___ INFORMATION PROVIDED

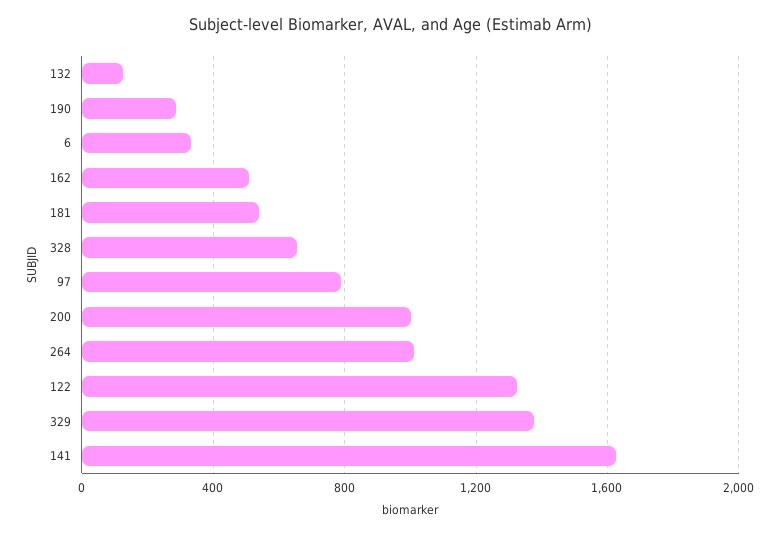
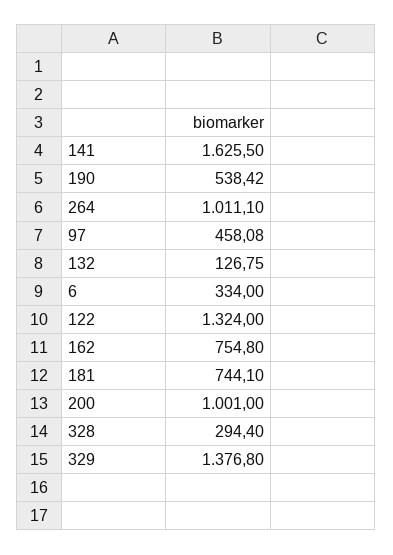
  {
    "132": 126.75,
-   "190": 300,
+   "190": 538.42,
    "6": 334,
-   "162": 500,
+   "162": 754.8,
-   "181": 550,
+   "181": 744.1,
-   "328": 650,
+   "328": 294.4,
-   "97": 800,
+   "97": 458.08,
    "200": 1001,
    "264": 1011.1,
    "122": 1324,
    "329": 1376.8,
    "141": 1625.5
  }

______

> [PROBLEM DETAILS]:
All entries need to be duplicated exactly, apart from the images.

> [OUTPUT OF THE EXERCISE]:
  {
    "132": 126.75,
-   "190": 300,
+   "190": 538.42,
    "6": 334,
-   "162": 500,
+   "162": 754.8,
-   "181": 550,
+   "181": 744.1,
-   "328": 650,
+   "328": 294.4,
-   "97": 800,
+   "97": 458.08,
    "200": 1001,
    "264": 1011.1,
    "122": 1324,
    "329": 1376.8,
    "141": 1625.5
  }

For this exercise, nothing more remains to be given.